Searches generated a total of 1922 publications, and 28 articles were eligible for the final analysis. Of the 115 co-infected patients, there were a total of 71 deaths (61.7%) and 41 discharges (35.7%), with 62 patients (53.9%) requiring ICU admission. Patients were infected with methicillin-sensitive and methicillin-resistant strains of S. aureus, with the majority (76.5%) acquiring co-infection with S. aureus following hospital admission for COVID-19. Aside from antibiotics, the most commonly reported hospital interventions were intubation with mechanical ventilation (74.8 %), central venous catheter (19.1 %), and corticosteroids (13.0 %).

CONCLUSIONS

Given the mortality rates reported thus far for patients co-infected with S. aureus and COVID-19, COVID-19 vaccination and outpatient treatment may be key initiatives for reducing hospital admission and S. aureus co-infection risk. Physician vigilance is recommended during COVID-19 interventions that may increase the risk of bacterial co-infection with pathogens, such as S. aureus, as the medical community's understanding of these infection processes continues to evolve.

摘要

背景

金黄色葡萄球菌是医院环境中的地方性病原菌,是导致菌血症和心内膜炎等致命感染的主要细菌病原体。在过去的病毒大流行中,它一直是继发性细菌感染的主要原因,显著提高了患者死亡率。
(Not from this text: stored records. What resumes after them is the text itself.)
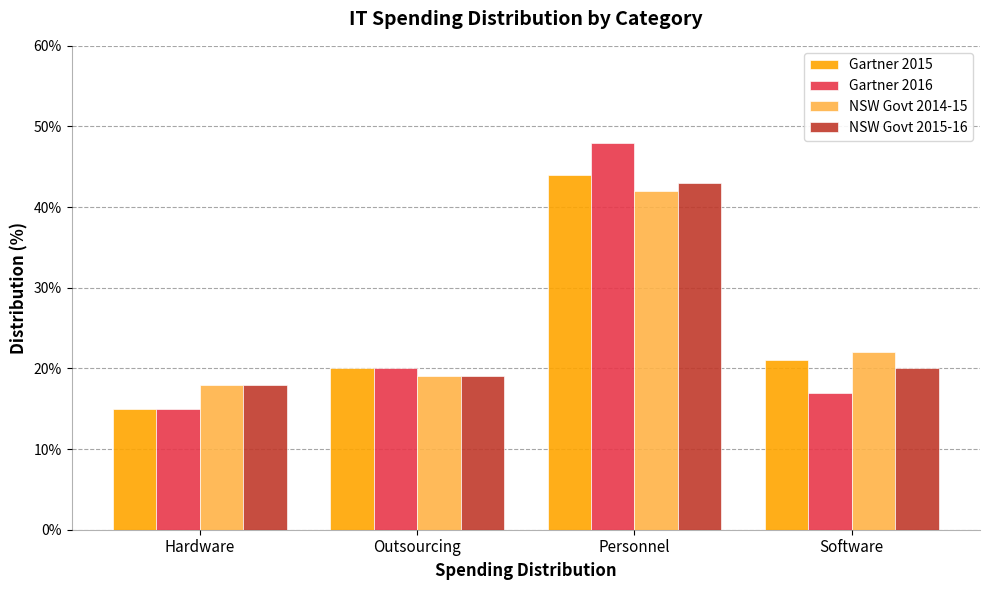

At which category does the chart reach its peak across all series?

Personnel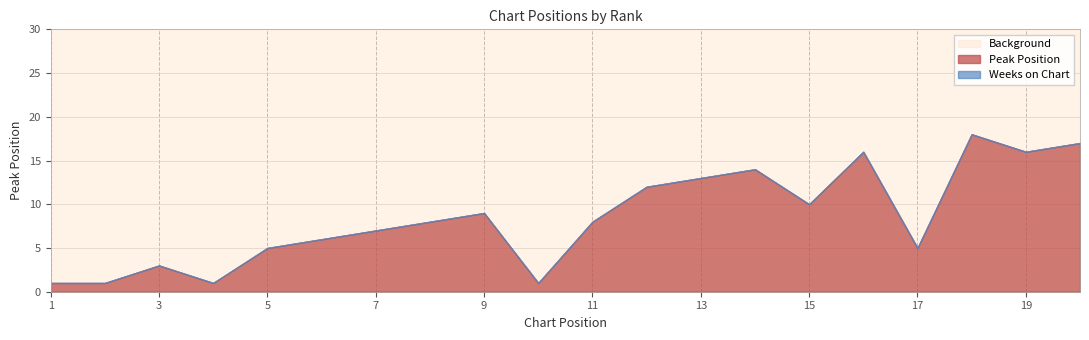

Which series has the largest range (max minus min)?

Peak Position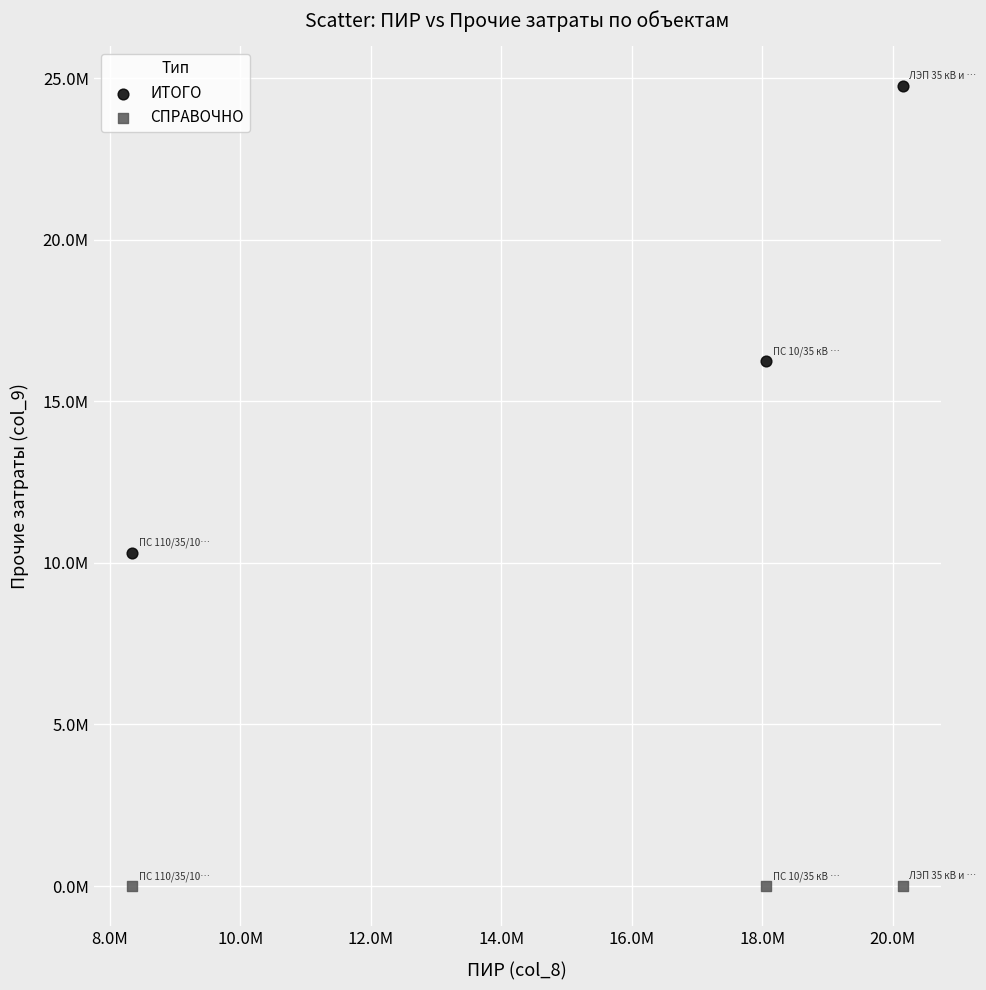

Which series reaches the maximum Y coordinate?

ИТОГО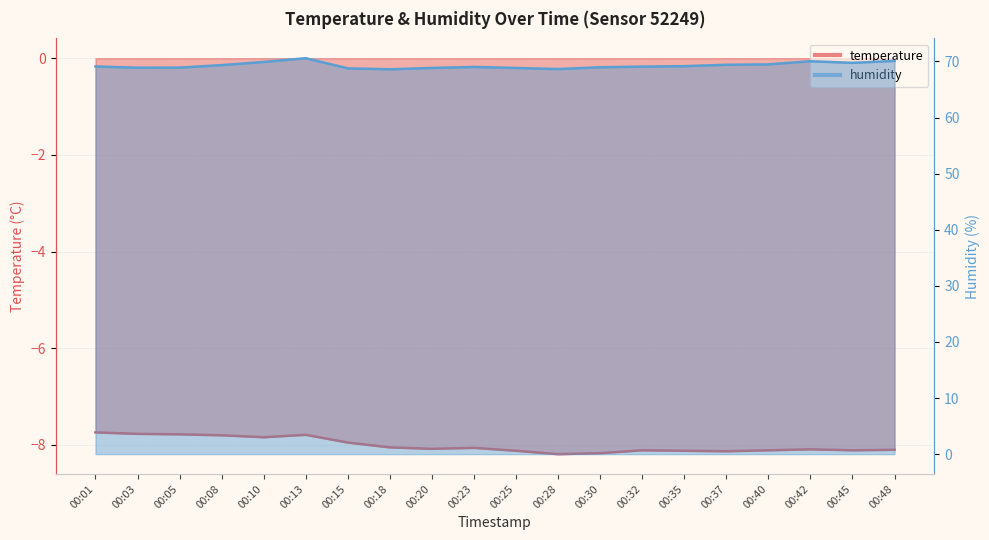

Is it true that humidity equals 68.8 at 00:20?

True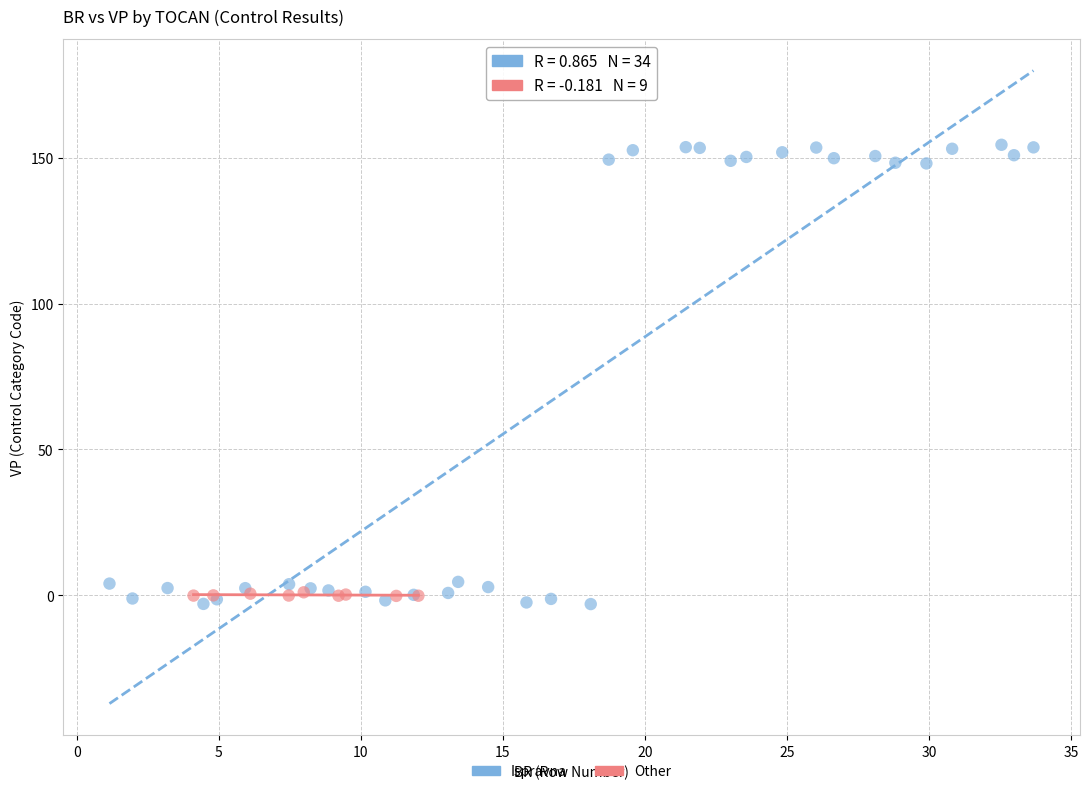

Which series reaches the maximum Y coordinate?

Ispravna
如今,我们的世界正在应对新型冠状病毒肺炎(COVID-19)的快速传播,这场大流行的死亡人数大大超过了许多过去的大流行。然而,与金黄色葡萄球菌合并感染的影响仍不清楚。因此,我们旨在对文献进行高质量的范围综述,以综合关于COVID-19与金黄色葡萄球菌合并感染临床结局的现有证据。

方法

在PubMed、Scopus、Ovid MEDLINE、CINAHL、ScienceDirect、medRxiv和世界卫生组织COVID-19数据库中,使用组合检索词对文献进行范围综述。纳入英文文章,这些文章纳入了同时感染COVID-19和金黄色葡萄球菌的患者,并提供了患者临床结局的描述。从这些文章中提取以下数据:葡萄球菌种类、合并感染的发病时间、患者性别、年龄、症状、医院干预措施和临床结局。还使用乔安娜·布里格斯研究所的批判性评价工具对最终纳入研究进行质量评估。

结果

检索共产生1922篇出版物,28篇文章符合最终分析要求。在115例合并感染患者中,共有71例死亡(61.7%),41例出院(35.7%),62例患者(53.9%)需要入住重症监护病房(ICU)。患者感染了对甲氧西林敏感和耐药的金黄色葡萄球菌菌株,大多数(76.5%)在因COVID-19入院后合并感染金黄色葡萄球菌。除抗生素外,最常报告的医院干预措施是气管插管并机械通气(74.8%)、中心静脉导管置入(19.1%)和使用皮质类固醇(13.0%)。

结论

鉴于目前报告的COVID-19与金黄色葡萄球菌合并感染患者的死亡率,COVID-19疫苗接种和门诊治疗可能是降低住院率和金黄色葡萄球菌合并感染风险的关键举措。由于医学界对这些感染过程的理解仍在不断发展,建议在COVID-19干预期间,医生保持警惕,因为这些干预可能会增加与金黄色葡萄球菌等病原体合并细菌感染的风险。